Above Photo: Robert Conrad and Stella Stevens in Hawaiian Eye. Lopaka’s girlfriend refers to him as “Captain Cook”. ©1960 Warner Bros. Pictures, Inc. |
Symbols, Myth and TV in Hawai'i
2. The Buttocks of Captain Cook
The legend of Captain James Cook for instance, a hotly contested narrative, is used by all three of the series to define, justify or identify its heroes in Hawai`i space. The Cook analogy is an important factor in understanding the paramilitary cycle in Hawai`i, for the detective/hero, like the 20th century anthropologist and archeologist, inevitably takes up the explorer/navigator role within the series, looking for clues, discovering exotic locales, erotic entanglements, solving crime, negotiating relationships, leading natives, translating for tourists, essentially becoming the new high priests of the tropics, albeit with a gun in hand, and access to high technology, military infrastructure, and unlimited funding.
(Photo: The Death of Captain Cook, Engraved by Francesco Bartolozzi and William Byrne, 1784. Based on the oil painting by John Webber)

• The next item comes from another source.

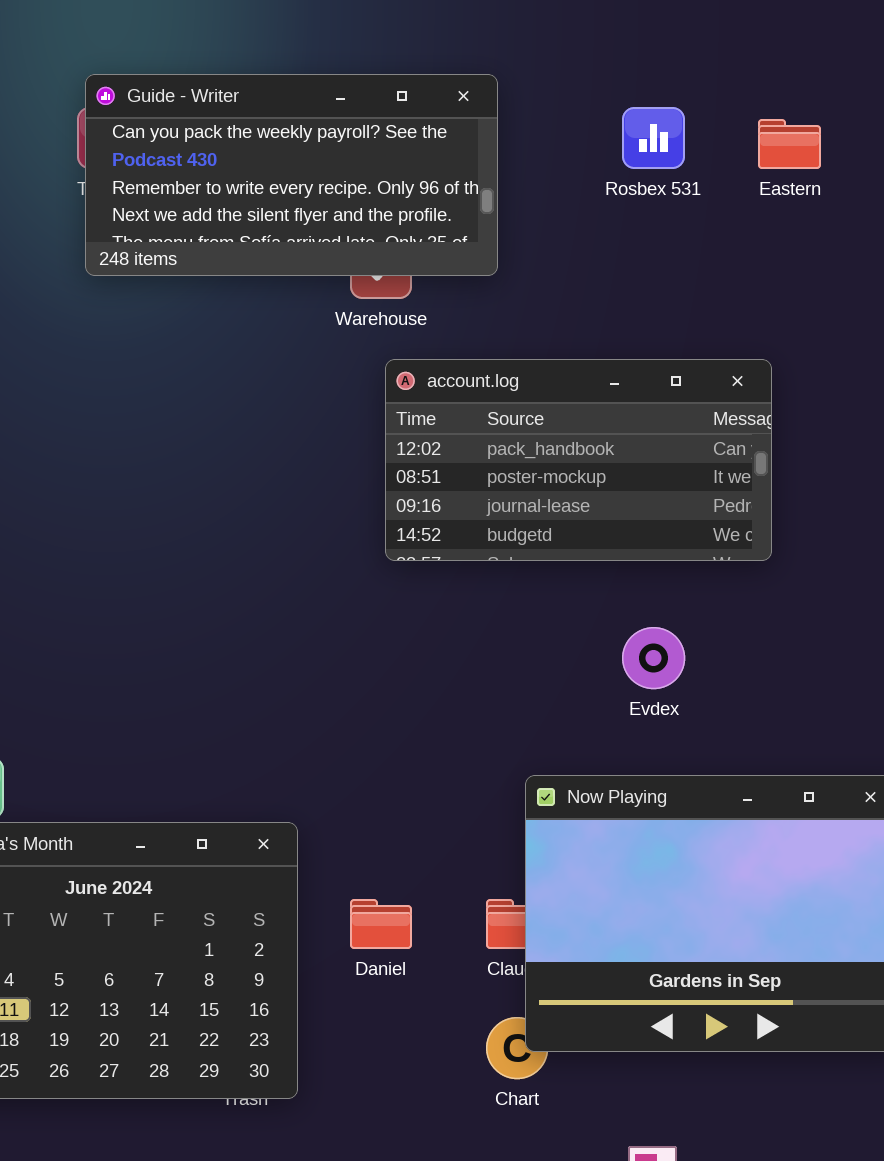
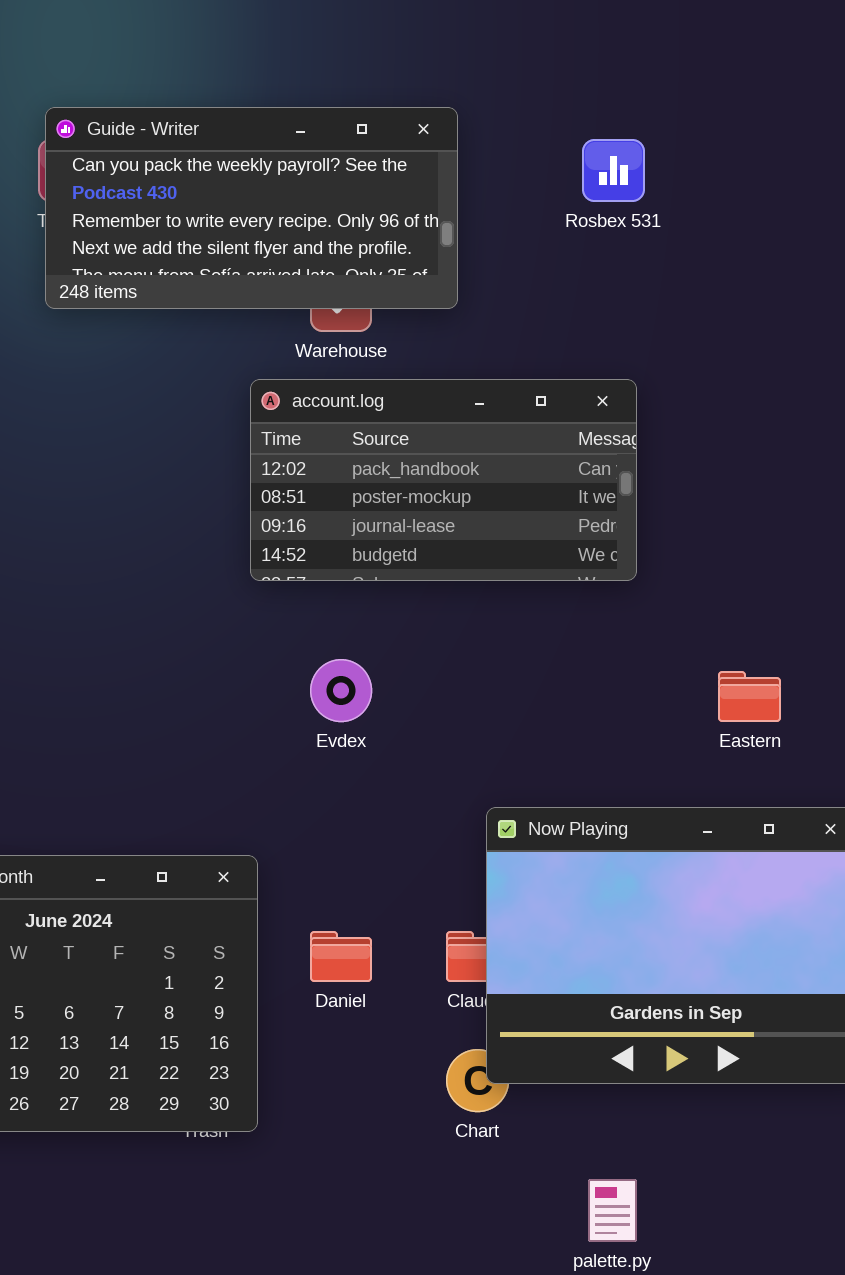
Eastern: [758,119,821,169] -> [718,671,781,722], moved
account.log: [385,359,772,561] -> [250,379,637,581], moved
Evdex: [622,627,685,689] -> [310,659,372,722], moved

Such a trope inevitably collides with other subtropic mainstays, such as the mystic power of the tiki, the benevolence of the primitive native, the authority of the foreign professor, the acquiescence of tribal elders and the inevitable seduction of the explorer by irrepressible women. The myth of Cook is central to understanding the narrative logic of the paramilitary cycle, and a key example of the necessity for writing a history that acknowledges series influences not usually taken into consideration for a television study of this sort.
Cook of course will forever be associated with Hawai`i not so much on the basis of his “discovery” of the archipelago in 1778, but more viscerally because of his death and dismemberment at the hands of irate Hawaiians less than one year later at Kealakekua Bay. The heartfelt, often rancorous debates in academic circles and popular histories over the meaning of Cook’s death suggests that popular and historic narrative continue to function as lightening rods for struggles over cultural and geopolitical power and legitimacy. Often such debates in Oceania, and there are several of them—Sahlins and Obeyeskere, Mead and Freedman, Trask and Linnekin—are framed as intensely partisan campaigns that attempt to leverage the force of academic reputation, command of secondary resources, and fraternity standing as lynchpins for theoretical rationales.
Academic writing and theories of such sort are not culturally or historically inconsequential. Rather, they have tremendous social and cultural impact, and often unintended repercussions, as Haunani Trask has argued in regards to the Navy’s use of anthropological treatises to substantiate their war-game bombing of the island of Kaho’olawe. Thus the importance of historical accuracy in the interpretation of symbolic (i.e., iconographical) communications is paramount, especially since the history of the past is often used to justify and historicize the present. The narrativization of Captain Cook under the rubric of his assumed godhood, for instance, or perception of his godhood by Hawaiians, is problematic if in fact the historical moment is other than the generic interpretation. In fact, undervalued evidence suggests that alternative interpretations of this complex moment are warranted.
For example, despite the erudition of Marshall Sahlins’ dense analysis of the mytho-poetics and structural apotheosis of Cook from the Hawaiian perspective, the long overlooked buttocks of the Captain tell another tale (no pun intended). Though historiographers and anthropologists have tended to overlook or explain away the nocturnal presentation of six to eight pounds of leaf-wrapped “hind parts”, the horrified crew and officers of the Resolution and Discovery fully comprehended the nonverbal, symbolic insult, as is evidenced by their equally symbolic reply. Days later, after the presentation of the Captain’s buttocks, and other acts of derision, like the slapping of buttocks and parading in British regalia, the Englishmen would murder several defenseless villagers of Kealakekua, after the masses and warriors of Ka`awaloa had departed. They then decapitated their victims and impaled the heads on spears, waving them with taunts to the people in the hills.